### Exercise
Leave the pictures out. Return all other data exactly.

### Supplied records
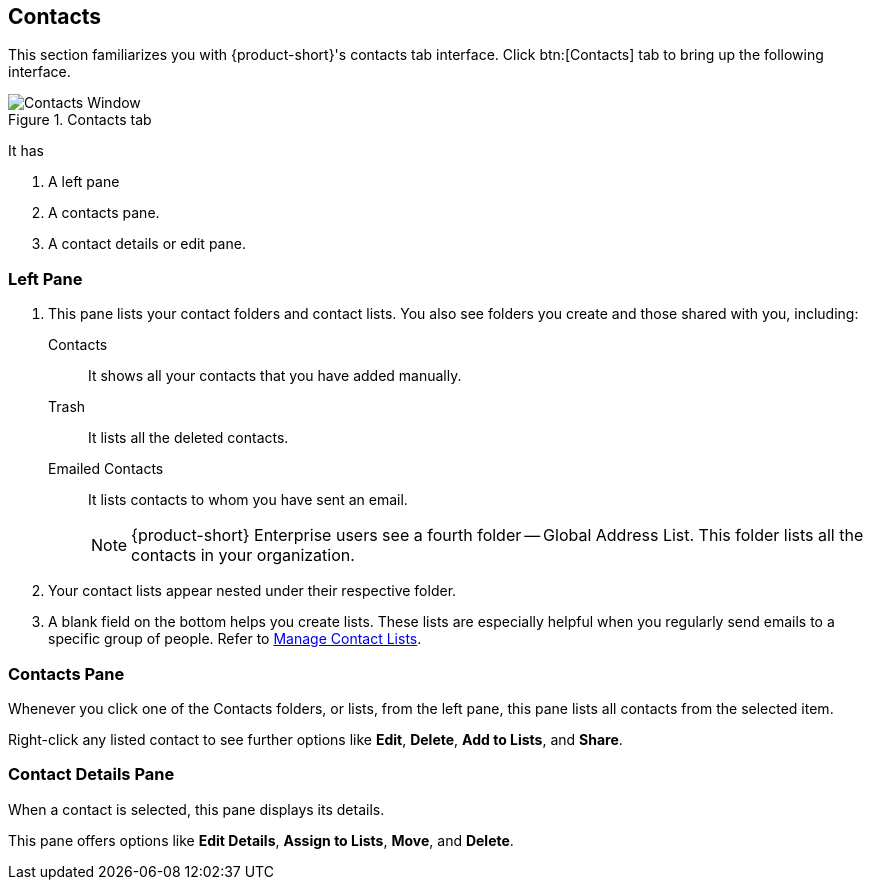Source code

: == Contacts
This section familiarizes you with {product-short}'s contacts tab interface.
Click btn:[Contacts] tab to bring up the following interface.

.Contacts tab
image::screenshots/contact-window-blank.png[Contacts Window]

It has

. A left pane
. A contacts pane.
. A contact details or edit pane.

=== Left Pane

. This pane lists your contact folders and contact lists.
You also see folders you create and those shared with you, including:

 Contacts:: It shows all your contacts that you have added manually.
 Trash:: It lists all the deleted contacts.
 Emailed Contacts:: It lists contacts to whom you have sent an email.
+
NOTE: {product-short} Enterprise users see a fourth folder -- Global Address List.
This folder lists all the contacts in your organization.

. Your contact lists appear nested under their respective folder.
. A blank field on the bottom helps you create lists.
These lists are especially helpful when you regularly send emails to a specific group of people.
Refer to <<contacts-manage-groups.adoc#_manage_contact_lists, Manage Contact Lists>>.


=== Contacts Pane

Whenever you click one of the Contacts folders, or lists, from the left pane, this pane lists all contacts from the selected item.

Right-click any listed contact to see further options like **Edit**, **Delete**, **Add to Lists**, and **Share**.

=== Contact Details Pane

When a contact is selected, this pane displays its details.

This pane offers options like **Edit Details**, **Assign to Lists**, **Move**, and **Delete**.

### Answer box
Source code

: == Contacts
This section familiarizes you with {product-short}'s contacts tab interface.
Click btn:[Contacts] tab to bring up the following interface.

.Contacts tab
image::screenshots/contact-window-blank.png[Contacts Window]

It has

. A left pane
. A contacts pane.
. A contact details or edit pane.

=== Left Pane

. This pane lists your contact folders and contact lists.
You also see folders you create and those shared with you, including:

 Contacts:: It shows all your contacts that you have added manually.
 Trash:: It lists all the deleted contacts.
 Emailed Contacts:: It lists contacts to whom you have sent an email.
+
NOTE: {product-short} Enterprise users see a fourth folder -- Global Address List.
This folder lists all the contacts in your organization.

. Your contact lists appear nested under their respective folder.
. A blank field on the bottom helps you create lists.
These lists are especially helpful when you regularly send emails to a specific group of people.
Refer to <<contacts-manage-groups.adoc#_manage_contact_lists, Manage Contact Lists>>.


=== Contacts Pane

Whenever you click one of the Contacts folders, or lists, from the left pane, this pane lists all contacts from the selected item.

Right-click any listed contact to see further options like **Edit**, **Delete**, **Add to Lists**, and **Share**.

=== Contact Details Pane

When a contact is selected, this pane displays its details.

This pane offers options like **Edit Details**, **Assign to Lists**, **Move**, and **Delete**.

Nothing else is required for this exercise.